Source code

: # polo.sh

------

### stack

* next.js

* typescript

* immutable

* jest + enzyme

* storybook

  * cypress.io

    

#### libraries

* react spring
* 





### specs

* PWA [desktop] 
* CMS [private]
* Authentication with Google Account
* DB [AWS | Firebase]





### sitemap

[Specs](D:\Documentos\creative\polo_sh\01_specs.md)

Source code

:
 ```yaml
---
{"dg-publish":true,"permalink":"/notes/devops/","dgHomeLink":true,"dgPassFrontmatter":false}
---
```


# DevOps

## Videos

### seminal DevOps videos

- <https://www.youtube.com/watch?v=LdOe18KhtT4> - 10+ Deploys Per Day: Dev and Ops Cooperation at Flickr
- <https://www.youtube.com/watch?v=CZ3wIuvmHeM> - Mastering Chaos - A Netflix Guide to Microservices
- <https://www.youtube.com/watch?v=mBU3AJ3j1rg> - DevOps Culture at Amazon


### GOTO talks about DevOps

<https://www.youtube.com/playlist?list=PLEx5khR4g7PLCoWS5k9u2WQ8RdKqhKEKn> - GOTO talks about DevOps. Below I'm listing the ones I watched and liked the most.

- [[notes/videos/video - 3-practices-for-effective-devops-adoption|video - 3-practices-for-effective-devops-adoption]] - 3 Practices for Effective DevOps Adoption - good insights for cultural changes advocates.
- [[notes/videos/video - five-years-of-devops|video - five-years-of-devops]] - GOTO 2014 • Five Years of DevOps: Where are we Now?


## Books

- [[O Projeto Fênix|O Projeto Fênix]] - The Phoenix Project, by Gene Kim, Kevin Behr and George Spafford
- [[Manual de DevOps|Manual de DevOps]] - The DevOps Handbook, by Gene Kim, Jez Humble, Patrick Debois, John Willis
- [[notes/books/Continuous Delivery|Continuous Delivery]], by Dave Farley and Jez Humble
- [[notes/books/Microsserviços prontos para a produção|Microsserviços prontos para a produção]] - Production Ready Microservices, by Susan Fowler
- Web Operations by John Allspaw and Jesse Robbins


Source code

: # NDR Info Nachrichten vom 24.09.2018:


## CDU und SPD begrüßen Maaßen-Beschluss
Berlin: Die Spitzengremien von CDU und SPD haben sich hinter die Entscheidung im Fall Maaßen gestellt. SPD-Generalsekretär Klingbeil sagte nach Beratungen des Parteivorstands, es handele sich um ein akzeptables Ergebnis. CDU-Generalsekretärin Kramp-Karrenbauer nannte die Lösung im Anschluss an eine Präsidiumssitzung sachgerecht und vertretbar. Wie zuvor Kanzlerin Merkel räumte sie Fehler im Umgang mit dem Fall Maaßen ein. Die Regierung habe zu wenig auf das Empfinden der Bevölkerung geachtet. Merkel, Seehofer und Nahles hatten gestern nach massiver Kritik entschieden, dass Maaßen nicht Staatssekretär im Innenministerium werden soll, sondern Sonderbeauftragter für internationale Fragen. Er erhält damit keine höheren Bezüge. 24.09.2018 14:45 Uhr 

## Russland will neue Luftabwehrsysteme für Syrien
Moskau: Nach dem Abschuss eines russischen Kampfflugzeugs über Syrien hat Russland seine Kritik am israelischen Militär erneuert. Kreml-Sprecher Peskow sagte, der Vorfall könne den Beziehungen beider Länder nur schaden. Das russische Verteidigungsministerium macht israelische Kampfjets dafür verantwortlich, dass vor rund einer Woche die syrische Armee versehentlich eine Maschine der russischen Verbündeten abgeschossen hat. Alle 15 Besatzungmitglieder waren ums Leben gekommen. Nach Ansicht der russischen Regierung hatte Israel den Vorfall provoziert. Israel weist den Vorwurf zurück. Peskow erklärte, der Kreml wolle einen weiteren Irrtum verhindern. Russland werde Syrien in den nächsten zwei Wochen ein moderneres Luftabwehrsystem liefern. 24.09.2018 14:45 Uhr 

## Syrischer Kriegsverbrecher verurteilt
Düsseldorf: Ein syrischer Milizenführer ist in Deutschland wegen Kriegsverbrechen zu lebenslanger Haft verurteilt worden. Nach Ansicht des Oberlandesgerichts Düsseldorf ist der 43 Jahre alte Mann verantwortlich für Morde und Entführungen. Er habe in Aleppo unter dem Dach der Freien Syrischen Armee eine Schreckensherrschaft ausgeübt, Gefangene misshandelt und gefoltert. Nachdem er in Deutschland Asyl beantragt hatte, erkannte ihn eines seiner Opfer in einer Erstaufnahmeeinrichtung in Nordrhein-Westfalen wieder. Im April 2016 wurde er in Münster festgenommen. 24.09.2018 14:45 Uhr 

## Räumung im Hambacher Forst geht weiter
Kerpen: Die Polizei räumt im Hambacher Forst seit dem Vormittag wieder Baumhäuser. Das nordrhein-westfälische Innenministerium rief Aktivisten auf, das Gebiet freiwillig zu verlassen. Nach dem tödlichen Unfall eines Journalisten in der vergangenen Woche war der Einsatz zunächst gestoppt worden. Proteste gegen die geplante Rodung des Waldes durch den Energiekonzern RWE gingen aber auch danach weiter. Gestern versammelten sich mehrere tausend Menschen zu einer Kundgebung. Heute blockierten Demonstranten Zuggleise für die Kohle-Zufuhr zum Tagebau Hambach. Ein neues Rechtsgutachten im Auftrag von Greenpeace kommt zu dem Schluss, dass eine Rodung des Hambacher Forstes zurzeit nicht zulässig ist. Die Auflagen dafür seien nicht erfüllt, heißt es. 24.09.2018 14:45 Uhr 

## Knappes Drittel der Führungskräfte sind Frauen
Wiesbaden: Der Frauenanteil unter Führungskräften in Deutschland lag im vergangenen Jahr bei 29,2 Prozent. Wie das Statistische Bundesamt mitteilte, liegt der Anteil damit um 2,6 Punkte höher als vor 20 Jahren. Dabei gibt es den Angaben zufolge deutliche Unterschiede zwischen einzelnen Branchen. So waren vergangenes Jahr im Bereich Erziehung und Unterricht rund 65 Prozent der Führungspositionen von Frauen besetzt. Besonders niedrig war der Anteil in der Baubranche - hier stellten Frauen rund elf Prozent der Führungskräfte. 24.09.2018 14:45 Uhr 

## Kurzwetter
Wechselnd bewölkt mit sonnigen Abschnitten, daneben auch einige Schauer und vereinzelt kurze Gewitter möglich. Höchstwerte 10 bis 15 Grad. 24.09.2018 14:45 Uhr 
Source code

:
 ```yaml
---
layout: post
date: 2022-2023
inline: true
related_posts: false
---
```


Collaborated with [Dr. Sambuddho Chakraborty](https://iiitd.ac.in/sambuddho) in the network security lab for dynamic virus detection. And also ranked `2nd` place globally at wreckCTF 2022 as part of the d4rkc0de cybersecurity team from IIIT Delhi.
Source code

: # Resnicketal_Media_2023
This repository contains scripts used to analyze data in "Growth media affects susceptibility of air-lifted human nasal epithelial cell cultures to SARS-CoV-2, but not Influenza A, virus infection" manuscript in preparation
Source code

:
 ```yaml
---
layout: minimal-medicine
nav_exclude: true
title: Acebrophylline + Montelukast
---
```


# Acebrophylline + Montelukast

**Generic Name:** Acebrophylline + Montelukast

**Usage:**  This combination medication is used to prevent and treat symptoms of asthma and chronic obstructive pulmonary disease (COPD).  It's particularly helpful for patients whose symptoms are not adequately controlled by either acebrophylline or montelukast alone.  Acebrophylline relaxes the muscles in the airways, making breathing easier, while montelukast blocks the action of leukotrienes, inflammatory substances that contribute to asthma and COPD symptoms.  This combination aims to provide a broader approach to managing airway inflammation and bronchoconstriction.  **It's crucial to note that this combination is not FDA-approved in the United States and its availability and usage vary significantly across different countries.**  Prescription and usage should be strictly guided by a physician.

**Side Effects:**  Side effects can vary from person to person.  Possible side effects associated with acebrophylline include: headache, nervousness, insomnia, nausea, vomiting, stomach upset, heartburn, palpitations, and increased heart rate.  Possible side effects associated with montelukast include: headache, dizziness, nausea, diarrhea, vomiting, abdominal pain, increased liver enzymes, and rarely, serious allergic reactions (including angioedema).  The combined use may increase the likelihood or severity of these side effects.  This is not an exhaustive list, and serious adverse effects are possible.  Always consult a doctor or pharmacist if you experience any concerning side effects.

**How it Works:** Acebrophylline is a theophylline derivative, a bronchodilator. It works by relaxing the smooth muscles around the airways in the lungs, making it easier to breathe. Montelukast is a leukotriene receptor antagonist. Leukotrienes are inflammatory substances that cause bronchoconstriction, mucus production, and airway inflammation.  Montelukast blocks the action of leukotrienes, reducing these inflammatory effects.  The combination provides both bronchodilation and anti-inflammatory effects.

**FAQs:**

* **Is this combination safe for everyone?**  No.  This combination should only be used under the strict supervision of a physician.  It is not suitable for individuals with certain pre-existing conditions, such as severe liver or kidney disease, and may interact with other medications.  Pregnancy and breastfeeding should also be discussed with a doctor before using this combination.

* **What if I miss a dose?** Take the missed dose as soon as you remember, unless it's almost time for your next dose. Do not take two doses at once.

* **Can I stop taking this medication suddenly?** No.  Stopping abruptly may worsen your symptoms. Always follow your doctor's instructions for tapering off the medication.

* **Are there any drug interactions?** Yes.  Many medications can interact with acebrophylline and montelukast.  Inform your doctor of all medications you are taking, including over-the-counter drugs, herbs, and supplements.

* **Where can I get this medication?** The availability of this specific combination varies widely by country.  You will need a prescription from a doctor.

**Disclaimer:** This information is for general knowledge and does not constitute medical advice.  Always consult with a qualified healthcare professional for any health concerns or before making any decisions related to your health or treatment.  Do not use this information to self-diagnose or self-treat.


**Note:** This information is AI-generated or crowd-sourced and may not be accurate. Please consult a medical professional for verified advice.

### What you are asked to do
Check each line of the records above for the word "Where", then give the number of lines that have it, with no other words.

### Written reply
2